» **AVAILABLE RECORDS**
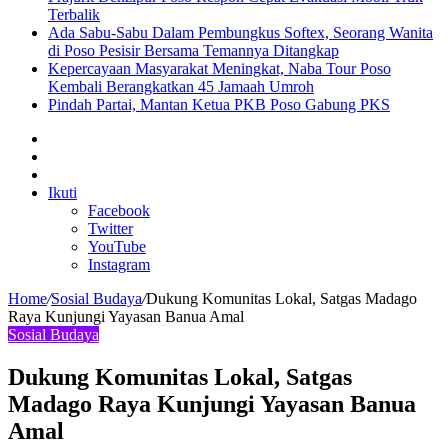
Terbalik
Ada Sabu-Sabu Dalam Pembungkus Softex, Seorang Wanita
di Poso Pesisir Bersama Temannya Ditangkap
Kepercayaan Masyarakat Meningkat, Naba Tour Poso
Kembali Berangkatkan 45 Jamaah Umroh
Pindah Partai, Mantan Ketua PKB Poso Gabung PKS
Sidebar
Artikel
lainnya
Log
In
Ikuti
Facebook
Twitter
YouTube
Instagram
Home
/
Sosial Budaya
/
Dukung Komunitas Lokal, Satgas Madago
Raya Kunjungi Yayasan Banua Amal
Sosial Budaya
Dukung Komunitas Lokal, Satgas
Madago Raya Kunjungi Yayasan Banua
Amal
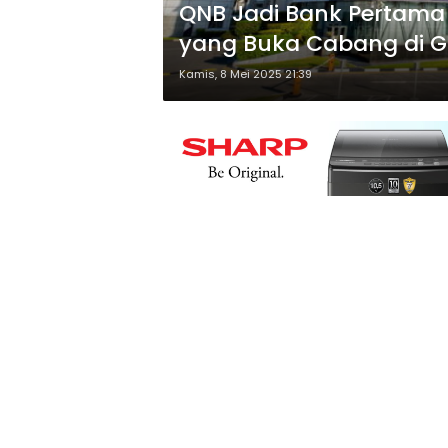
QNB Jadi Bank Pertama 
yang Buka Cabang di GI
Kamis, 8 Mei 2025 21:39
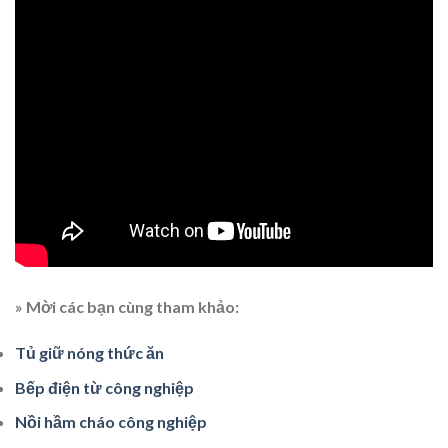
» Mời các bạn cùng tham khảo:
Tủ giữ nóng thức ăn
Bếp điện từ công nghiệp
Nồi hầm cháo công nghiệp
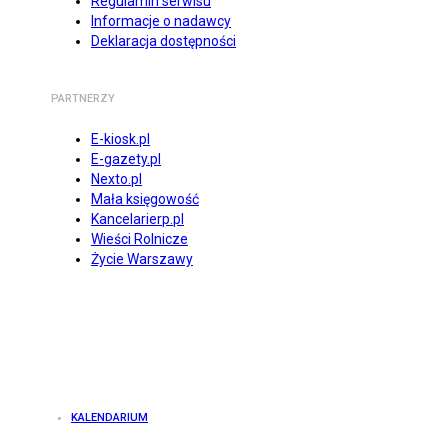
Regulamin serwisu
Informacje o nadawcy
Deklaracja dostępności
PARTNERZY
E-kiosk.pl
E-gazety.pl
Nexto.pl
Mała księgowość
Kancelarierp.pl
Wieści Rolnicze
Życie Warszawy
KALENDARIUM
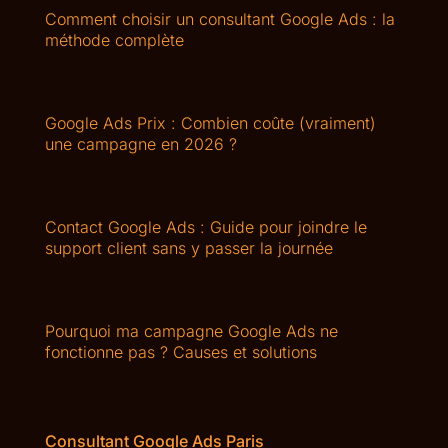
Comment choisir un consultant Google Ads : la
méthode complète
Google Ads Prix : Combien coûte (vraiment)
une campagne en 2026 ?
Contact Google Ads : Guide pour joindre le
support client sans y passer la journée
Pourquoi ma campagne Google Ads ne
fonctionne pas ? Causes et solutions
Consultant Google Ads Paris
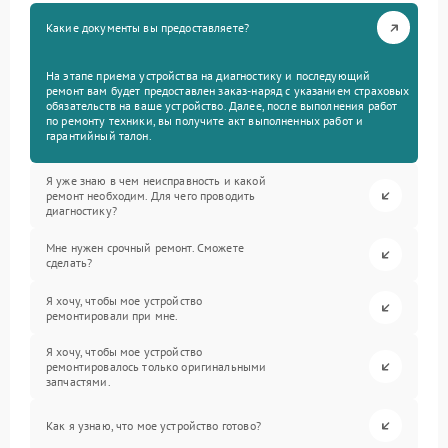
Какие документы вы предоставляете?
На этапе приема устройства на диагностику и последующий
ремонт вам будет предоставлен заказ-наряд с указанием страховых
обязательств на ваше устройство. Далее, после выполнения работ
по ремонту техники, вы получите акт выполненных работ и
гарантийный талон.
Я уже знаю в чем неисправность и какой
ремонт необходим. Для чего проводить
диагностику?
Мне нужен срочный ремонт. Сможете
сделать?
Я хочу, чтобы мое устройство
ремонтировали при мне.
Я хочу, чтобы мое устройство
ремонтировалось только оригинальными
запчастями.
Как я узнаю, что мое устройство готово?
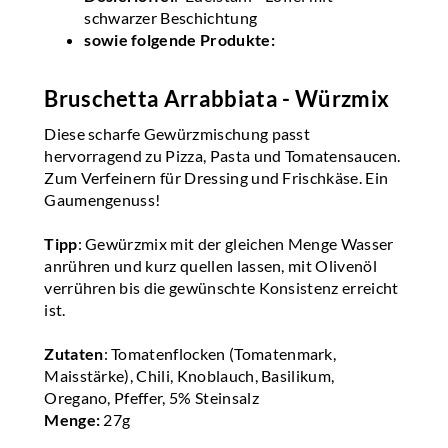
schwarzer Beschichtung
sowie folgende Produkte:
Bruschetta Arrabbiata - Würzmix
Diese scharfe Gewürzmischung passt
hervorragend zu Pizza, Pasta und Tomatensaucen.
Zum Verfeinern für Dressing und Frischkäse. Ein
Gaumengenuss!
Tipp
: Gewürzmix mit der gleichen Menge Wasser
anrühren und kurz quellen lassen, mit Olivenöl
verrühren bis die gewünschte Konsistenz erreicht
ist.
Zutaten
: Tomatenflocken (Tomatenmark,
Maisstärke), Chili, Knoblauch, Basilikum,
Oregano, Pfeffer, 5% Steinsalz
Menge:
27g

---

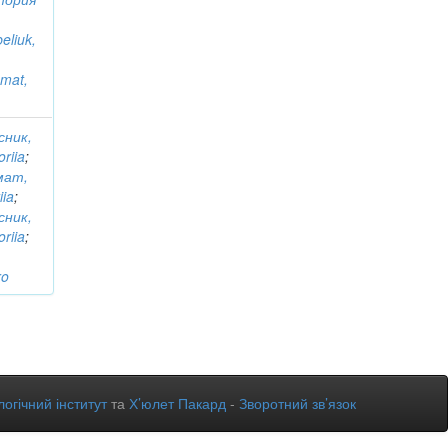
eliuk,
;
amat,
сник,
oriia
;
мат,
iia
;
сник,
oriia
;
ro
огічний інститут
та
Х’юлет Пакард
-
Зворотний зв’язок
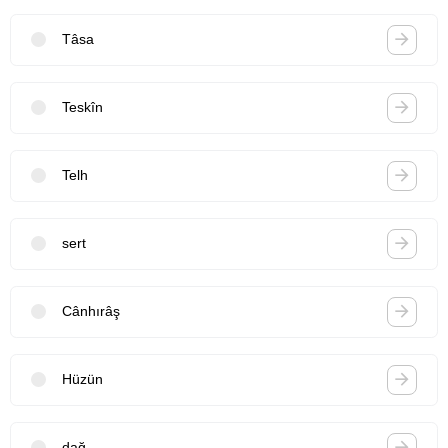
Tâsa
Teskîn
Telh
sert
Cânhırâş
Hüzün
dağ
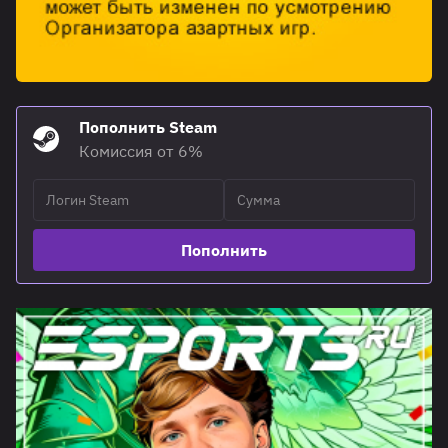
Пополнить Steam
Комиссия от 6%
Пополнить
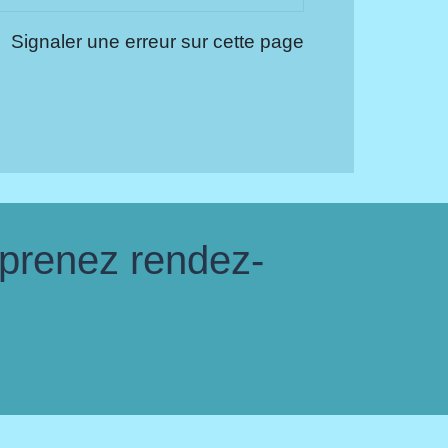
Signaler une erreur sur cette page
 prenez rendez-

--

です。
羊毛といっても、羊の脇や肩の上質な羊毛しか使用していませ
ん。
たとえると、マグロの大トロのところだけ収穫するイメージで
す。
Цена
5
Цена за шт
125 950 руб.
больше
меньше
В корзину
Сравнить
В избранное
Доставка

» **WORK TO COMPLETE**
Select all lines in the listing above where the word "Kunjungi" appears, and show them.

» **OUTPUT FOR THIS EXERCISE**
Raya Kunjungi Yayasan Banua Amal
Madago Raya Kunjungi Yayasan Banua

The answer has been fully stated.